Bible Study group, Watford, April 7th 2013. Matthew 9:35 – 10:15
‘35 And Jesus went about all the cities and villages, teaching in their synagogues, and preaching the gospel of the kingdom, and healing every sickness and every disease among the people. ... ‘ King James Version
Person 1: “So – he went about teaching, preaching and healing.”
Person 2: “It’s the healing that’s the problem.”
We’ve been working our way through Matthew’s gospel since somewhen in the middle of last year, a small chunk at a time, twice a month before Meeting for Worship on Sunday morning. Every time we come to a story about healing (and there sure are a lot of them) we have much the same discussion. How can we believe them, should we even try, are they meant to be true, or metaphorical, or was it just what a prophet was expected to do, what does modern medical knowledge tell us, how does this relate to our experience?

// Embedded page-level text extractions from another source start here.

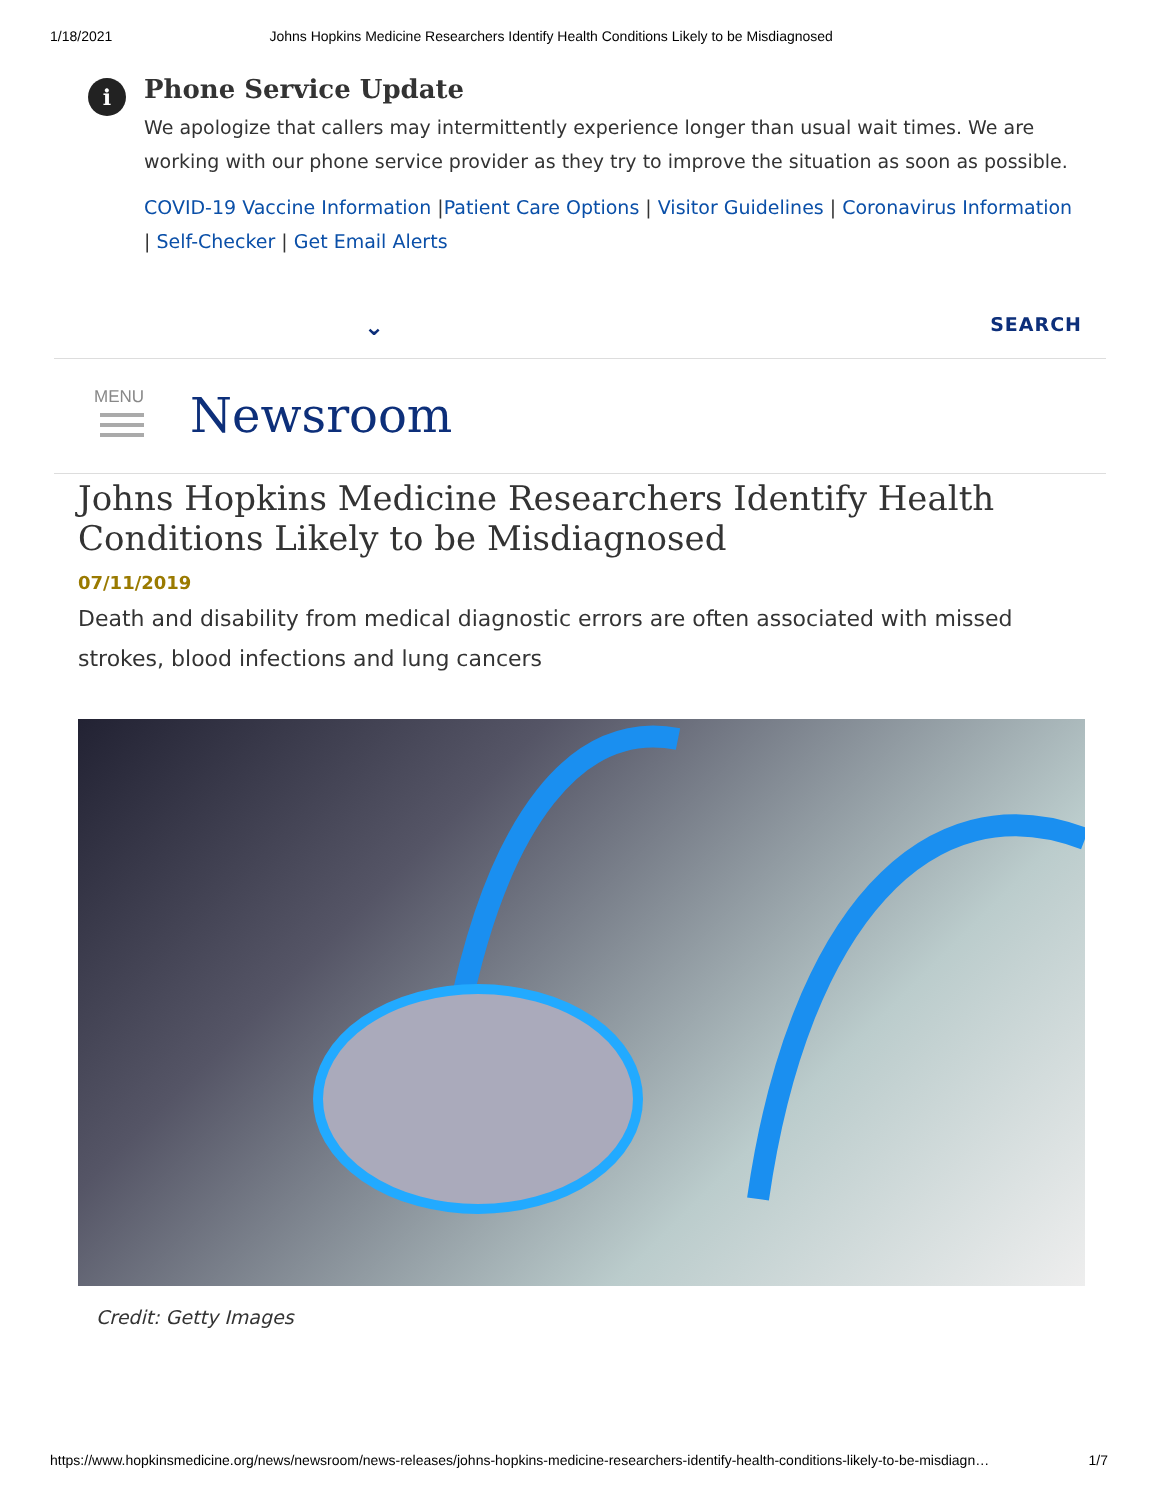1/18/2021 Johns Hopkins Medicine Researchers Identify Health Conditions Likely to be Misdiagnosed
i
Phone Service Update
We apologize that callers may intermittently experience longer than usual wait times. We are working with our phone service provider as they try to improve the situation as soon as possible.
COVID-19 Vaccine Information |Patient Care Options | Visitor Guidelines | Coronavirus Information | Self-Checker | Get Email Alerts
⌄ SEARCH
MENU
Newsroom
Johns Hopkins Medicine Researchers Identify Health Conditions Likely to be Misdiagnosed
07/11/2019
Death and disability from medical diagnostic errors are often associated with missed strokes, blood infections and lung cancers
Credit: Getty Images
https://www.hopkinsmedicine.org/news/newsroom/news-releases/johns-hopkins-medicine-researchers-identify-health-conditions-likely-to-be-misdiagn… 1/7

I struggle again with the gap between my intellect and my actions. I learnt, as a child, at Sunday school, to doubt the literal truth, to believe that science could now explain it all. As an adult with an illness (myalgic encephalomyelitis) for which there is no medical treatment I had complementary therapies of several kinds. This helped me cope, and sometimes eased my pain a lot. I became increasingly interested, and, somewhat later, received a Reiki attunement. If asked, I will lay my hands on someone and expect healing energy to flow through me to them. And it apparently does. My head still has some doubts, my hands don’t hesitate.
‘Are you open to the healing power of God’s love?’ asks the second of the advices and queries. I hope so. In the sense that healing means becoming whole, perhaps even becoming holy, rather than necessarily the healing of physical ills. How much healing am I willing or able to accept? How open am I to God’s love?
A few years ago the bible study group was reading Mark’s gospel. We read Mark 1: 29-31:
‘On leaving the synagogue, he (Jesus) went with James and John straight to the house of Simon and Andrew. Now Simon’s mother-in-law had gone to bed with fever, and they told him about her straightaway. He went to her, took her by the hand and helped her up. And the fever left her and she began to wait on them.’
Having sat with this for a while, with my thoughts and anxieties about healing and about what was left unsaid, trying to relate my personal experience to a character in the story, I eventually wrote:
Another Mary?
They burst into the house, all talking at once. Something had happened to excite them. The noise of their voices was agony in my head, I wished they’d gone some place else. I was so hot, so tired, I ached everywhere and the least sound felt like a giant bell in my head.
Then he came into my room, took my hand, and said ‘Get up Mary, all is well’.
And all was well with me, the pain was gone, the fever was gone, the exhaustion was gone.
I rose from my bed, washed my face and hands, pulled on a clean shift and went to find them food and drink.